I came across 100 tiny changes to transform your life: from the one-minute rule to pyjama yoga and while not all of it landed for me, there were enough good reminders in there to make it worth sitting with. That’s the thing — most people already know what to do. The gap isn’t knowledge, it’s execution. Lists like this, or even 60 small ways to improve your life in the next 100 days, aren’t really teaching you anything new. They’re nudging you back toward things you already know are true.
The one that genuinely surprised me was the shoelace thing. I learned the box knot technique and it’s one of those tiny adjustments that you can’t fully appreciate until you’ve actually tried it. That’s my broader belief about this stuff — you cannot be told. You have to experience it and then you know the truth of it. No amount of reading gets you there. Do the Little Things keeps pointing me back to this same idea, that the value is in the doing, not the knowing.

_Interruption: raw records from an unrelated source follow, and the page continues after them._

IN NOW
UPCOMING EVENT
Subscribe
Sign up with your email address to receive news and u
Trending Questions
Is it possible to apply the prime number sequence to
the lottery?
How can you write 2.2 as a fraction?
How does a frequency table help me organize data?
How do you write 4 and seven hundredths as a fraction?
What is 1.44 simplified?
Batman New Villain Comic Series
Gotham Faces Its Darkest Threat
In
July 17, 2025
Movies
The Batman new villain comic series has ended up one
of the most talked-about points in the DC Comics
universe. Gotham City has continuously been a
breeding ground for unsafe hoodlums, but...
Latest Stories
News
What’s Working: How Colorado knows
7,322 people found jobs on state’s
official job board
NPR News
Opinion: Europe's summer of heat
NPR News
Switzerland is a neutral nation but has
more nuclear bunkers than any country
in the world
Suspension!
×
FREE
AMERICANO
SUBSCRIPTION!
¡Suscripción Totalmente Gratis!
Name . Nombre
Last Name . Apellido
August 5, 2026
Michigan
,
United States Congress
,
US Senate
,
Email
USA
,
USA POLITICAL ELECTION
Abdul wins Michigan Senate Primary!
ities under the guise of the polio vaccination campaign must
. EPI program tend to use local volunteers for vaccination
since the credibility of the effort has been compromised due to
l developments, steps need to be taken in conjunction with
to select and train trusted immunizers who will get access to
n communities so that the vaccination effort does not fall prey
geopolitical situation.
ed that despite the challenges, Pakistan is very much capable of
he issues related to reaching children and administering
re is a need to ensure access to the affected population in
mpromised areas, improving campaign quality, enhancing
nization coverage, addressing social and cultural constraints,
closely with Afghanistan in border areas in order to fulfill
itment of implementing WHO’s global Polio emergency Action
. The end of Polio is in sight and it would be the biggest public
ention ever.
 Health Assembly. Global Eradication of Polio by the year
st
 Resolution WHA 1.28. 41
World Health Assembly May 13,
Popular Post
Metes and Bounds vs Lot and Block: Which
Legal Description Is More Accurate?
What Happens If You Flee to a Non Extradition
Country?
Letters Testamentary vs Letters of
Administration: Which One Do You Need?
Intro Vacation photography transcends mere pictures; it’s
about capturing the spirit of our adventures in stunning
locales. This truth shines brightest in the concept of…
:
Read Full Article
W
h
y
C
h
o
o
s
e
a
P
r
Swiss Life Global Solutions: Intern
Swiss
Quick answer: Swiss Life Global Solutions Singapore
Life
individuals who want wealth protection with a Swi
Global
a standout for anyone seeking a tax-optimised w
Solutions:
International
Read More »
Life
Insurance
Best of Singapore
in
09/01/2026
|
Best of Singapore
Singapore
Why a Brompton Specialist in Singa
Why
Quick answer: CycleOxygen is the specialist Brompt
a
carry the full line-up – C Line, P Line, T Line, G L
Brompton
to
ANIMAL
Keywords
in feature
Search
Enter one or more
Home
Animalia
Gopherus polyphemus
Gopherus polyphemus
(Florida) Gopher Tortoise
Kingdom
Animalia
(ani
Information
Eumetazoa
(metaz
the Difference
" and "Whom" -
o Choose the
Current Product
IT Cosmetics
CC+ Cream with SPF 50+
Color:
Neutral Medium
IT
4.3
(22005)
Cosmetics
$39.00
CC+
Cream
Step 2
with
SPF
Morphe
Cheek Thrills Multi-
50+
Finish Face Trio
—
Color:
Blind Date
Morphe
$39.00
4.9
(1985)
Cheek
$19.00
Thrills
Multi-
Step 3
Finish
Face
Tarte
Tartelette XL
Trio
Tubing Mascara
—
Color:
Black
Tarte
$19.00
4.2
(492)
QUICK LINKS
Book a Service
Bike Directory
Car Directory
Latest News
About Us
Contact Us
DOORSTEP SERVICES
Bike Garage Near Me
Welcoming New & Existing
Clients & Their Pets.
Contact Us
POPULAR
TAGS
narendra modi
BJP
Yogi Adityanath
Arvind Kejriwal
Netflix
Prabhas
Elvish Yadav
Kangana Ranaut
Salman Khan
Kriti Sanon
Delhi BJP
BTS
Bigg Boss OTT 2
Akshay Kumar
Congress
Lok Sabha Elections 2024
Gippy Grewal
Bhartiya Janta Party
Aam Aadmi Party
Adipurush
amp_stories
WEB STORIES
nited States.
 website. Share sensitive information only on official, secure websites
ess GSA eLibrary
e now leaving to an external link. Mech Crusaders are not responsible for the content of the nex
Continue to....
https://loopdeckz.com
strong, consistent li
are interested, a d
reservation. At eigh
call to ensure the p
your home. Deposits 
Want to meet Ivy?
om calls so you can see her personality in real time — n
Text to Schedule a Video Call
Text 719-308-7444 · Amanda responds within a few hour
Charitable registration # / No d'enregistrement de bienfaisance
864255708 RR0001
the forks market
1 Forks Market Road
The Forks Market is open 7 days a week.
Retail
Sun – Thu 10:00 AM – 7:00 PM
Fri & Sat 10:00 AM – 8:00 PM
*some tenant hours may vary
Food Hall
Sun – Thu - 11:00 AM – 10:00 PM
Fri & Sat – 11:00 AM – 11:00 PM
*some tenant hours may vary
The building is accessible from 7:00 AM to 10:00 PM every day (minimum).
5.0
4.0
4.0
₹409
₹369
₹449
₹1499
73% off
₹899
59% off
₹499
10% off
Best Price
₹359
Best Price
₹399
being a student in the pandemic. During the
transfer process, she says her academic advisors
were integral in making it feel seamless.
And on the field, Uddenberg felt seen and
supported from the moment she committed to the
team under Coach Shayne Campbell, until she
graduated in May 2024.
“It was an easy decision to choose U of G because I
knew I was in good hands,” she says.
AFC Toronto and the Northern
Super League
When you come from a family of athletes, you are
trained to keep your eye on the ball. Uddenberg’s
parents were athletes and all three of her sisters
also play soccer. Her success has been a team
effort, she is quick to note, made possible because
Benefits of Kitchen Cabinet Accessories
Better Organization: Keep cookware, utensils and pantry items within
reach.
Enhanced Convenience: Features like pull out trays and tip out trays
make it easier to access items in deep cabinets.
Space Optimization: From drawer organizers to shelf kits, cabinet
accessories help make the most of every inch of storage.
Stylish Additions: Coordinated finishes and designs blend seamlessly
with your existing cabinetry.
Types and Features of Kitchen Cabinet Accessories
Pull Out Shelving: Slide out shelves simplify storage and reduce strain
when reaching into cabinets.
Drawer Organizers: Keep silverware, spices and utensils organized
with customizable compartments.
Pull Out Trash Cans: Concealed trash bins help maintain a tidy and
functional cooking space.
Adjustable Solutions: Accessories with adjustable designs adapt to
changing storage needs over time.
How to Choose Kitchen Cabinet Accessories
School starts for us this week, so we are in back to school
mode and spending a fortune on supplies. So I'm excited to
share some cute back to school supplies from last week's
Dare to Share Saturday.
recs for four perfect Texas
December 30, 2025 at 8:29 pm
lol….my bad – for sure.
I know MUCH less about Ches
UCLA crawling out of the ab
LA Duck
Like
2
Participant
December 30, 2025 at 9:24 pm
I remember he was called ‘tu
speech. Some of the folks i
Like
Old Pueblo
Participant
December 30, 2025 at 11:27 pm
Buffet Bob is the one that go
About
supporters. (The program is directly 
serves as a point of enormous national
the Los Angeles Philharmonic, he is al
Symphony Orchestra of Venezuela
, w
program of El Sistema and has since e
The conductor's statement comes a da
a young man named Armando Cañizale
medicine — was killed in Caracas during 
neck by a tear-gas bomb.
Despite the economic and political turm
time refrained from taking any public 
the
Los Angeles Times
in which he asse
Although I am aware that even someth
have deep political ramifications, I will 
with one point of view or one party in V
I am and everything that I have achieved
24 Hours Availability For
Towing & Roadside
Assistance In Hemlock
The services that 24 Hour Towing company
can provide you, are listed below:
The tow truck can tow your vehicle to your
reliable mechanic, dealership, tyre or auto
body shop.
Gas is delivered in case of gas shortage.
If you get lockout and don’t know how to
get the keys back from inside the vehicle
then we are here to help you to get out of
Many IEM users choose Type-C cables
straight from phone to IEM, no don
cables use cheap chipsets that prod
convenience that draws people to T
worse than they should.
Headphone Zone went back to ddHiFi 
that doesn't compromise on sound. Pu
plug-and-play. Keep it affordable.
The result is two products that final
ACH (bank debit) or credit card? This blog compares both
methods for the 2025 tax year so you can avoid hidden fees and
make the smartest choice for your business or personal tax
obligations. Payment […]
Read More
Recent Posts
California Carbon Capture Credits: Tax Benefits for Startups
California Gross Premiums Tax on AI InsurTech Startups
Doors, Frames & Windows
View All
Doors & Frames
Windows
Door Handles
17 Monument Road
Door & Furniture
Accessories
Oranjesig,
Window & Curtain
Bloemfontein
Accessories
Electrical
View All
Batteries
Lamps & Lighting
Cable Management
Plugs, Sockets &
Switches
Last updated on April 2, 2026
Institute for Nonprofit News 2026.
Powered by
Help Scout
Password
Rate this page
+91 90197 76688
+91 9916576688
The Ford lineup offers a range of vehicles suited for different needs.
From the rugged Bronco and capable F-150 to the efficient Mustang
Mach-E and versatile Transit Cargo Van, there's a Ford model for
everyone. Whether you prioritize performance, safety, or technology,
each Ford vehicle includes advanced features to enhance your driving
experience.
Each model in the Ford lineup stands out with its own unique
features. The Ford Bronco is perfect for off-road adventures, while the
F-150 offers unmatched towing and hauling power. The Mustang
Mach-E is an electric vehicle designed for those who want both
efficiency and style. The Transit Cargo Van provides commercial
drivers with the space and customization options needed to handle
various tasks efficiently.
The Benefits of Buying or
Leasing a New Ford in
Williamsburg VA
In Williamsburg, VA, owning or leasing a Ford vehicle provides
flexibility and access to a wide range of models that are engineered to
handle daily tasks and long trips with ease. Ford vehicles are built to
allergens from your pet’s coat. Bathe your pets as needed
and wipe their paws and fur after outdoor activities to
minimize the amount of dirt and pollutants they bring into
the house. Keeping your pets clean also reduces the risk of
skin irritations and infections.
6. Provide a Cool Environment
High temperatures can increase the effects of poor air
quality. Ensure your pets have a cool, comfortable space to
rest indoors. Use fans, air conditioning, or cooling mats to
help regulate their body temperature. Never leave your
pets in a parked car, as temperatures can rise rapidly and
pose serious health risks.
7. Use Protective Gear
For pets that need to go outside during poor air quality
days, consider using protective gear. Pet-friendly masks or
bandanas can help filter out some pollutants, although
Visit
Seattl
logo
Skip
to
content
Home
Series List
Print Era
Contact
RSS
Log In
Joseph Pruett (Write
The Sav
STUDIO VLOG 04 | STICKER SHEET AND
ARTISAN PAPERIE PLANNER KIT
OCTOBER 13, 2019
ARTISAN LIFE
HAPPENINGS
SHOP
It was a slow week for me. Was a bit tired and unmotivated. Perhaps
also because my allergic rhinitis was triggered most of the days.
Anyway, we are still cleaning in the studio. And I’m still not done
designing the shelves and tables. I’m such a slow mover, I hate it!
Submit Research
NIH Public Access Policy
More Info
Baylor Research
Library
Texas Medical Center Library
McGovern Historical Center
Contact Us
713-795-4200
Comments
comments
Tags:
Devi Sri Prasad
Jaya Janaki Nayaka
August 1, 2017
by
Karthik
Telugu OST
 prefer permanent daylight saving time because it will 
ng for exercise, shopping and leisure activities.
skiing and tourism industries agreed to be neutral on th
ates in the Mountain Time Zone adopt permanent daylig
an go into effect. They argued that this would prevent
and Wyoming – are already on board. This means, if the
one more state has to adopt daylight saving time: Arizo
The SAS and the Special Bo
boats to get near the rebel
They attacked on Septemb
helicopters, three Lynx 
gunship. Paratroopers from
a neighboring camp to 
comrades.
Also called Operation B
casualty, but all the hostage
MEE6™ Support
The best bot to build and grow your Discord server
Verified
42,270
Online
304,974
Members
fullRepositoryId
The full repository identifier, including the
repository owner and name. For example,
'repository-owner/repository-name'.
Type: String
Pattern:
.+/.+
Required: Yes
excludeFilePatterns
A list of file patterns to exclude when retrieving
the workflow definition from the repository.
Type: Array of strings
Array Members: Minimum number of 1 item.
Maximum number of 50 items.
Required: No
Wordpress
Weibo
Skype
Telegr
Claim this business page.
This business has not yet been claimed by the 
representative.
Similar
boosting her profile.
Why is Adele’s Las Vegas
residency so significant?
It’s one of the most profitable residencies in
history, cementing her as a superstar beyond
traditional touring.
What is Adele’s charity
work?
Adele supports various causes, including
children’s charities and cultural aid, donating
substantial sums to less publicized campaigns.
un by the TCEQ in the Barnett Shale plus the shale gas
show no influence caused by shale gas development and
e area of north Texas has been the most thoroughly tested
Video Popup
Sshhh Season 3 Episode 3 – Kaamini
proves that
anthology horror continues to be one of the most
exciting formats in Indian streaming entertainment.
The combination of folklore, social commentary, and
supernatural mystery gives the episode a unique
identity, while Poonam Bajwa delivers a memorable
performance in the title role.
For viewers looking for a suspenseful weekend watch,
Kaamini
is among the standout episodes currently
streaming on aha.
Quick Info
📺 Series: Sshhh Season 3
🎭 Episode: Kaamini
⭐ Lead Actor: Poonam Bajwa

Going for a walk is probably the most underrated item on any list like this. It’s so obvious that people skip past it, but it’s genuinely one of the best things you can do. Small Decisions Actually Make a Huge Impact captures why — it’s not the dramatic interventions that reshape a life, it’s the quiet, repeatable ones. A walk every day is easy to dismiss and easy to skip, which is exactly why it matters so much when you don’t.
The frame I keep coming back to is compounding. Small changes over many years make the difference — that 1% idea that James Clear’s Steps to Change builds so much of his thinking around. It’s not about any single tweak from a list like 100 Tiny Things to Do to Drastically Change Your Life. It’s about what those things add up to when you actually stick with them. That’s the whole game.